Eighteen Katyusha rockets struck US' Al-Taji base just north of Baghdad on Wednesday night, reportedly leaving two Americans and a British soldier dead, and around a dozen others injured.
The US-led Coalition confirmed in a statement that “three Coalition personnel were killed during a rocket attack on Camp Taj, Iraq, March 11. Approximately 18 107mm Katyusha rockets struck the base.”
Iraqi Security Forces however said that ten rockets were fired. They found a Kia Bongo flatbed truck with a missile platform in the nearby Al-Rashidiyya area with three rockets on board. “The Iraqi Security Forces found a rocket-rigged truck, a few miles from Camp Taji,” the Coalition statement said.
Two US service members and a British soldier were killed and 14 others were wounded when an Iranian-backed Shia militia group in Iraq launched an attack against Camp Taji yesterday, Pentagon said in a statement.
“The group launched about thirty 107 mm rockets against the Iraqi training base. Up to 18 hit the area housing coalition forces who are involved in the mission to train, advise and assist,” said Army Gen. Mark A. Milley, the chairman of the Joint Chiefs of Staff,
Iran reportedly fired Katyusha rockets alongside Fateh and Qiam missiles to strike Iraq’s highly fortified Green Zone that hosts the US Embassy and Balad Air Force Base housing US troops in early January.
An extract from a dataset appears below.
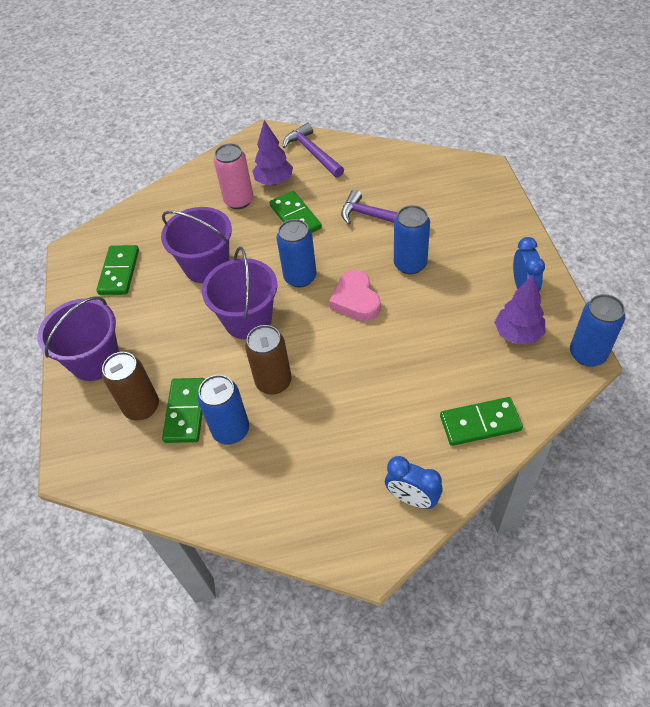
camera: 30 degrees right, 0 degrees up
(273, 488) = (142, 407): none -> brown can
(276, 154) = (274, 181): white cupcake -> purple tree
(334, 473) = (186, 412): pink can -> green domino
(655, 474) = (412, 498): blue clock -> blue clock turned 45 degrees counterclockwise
The Katyushas have short flight time and low flight trajectory, which makes it difficult and cost ineffective for air defense systems like Patriots to intercept. The features of the rocket also explains why the Iraqi forces found a truck with more of these rockets in an area close-by.
Like a missile, a rocket has an explosive warhead, a fuel tank and an engine. It does not require the operator being near the position it is fired. Rockets are easy to move, conceal, and to assemble on a truck for transportation. The Katyushas are thus effective in their own way, although with little guidance and lethality.
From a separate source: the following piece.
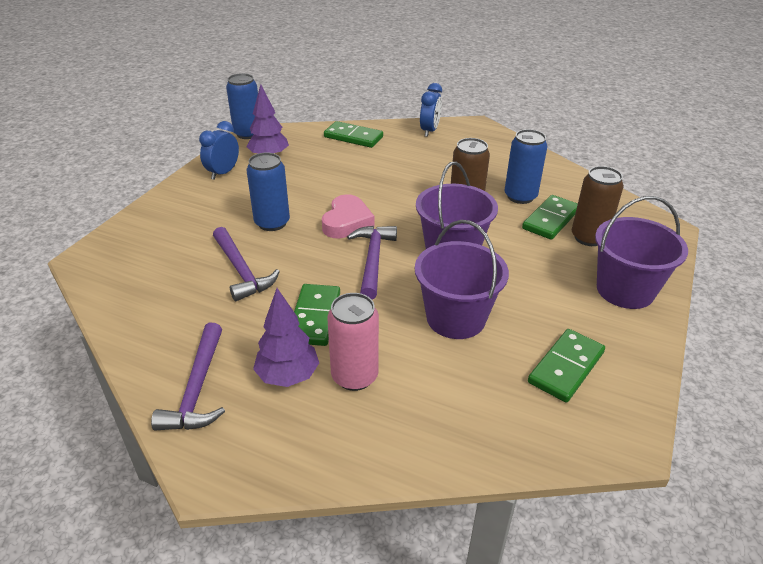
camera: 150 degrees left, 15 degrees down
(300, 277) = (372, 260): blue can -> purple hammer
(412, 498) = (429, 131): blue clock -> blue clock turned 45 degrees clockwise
A Katyusha multiple rocket launcher mounted on a heavy truck fires volleys of up to 48 rockets nearly four miles.
“Approximately 12 additional personnel were wounded during the attack,” the statement read. The extent of material damage to the base structures and the airfield were not revealed.
No one has claimed responsibility for the offensive so far. But the attack could potentially spike US' tensions with Iran, two months after the two were on a brink of a full-blown war.
A day prior to the attacks, General Kenneth McKenzie, commander of US Central Command, said that the US was moving air defense systems into Iraq.
Shortly after this attack, Al Arabiya reported that sites belonging to the PMF were being shelled in eastern Syria, near the border with Iraq. Syria’s SANA said that there were airstrikes in the Abu Kamal area on Wednesday night.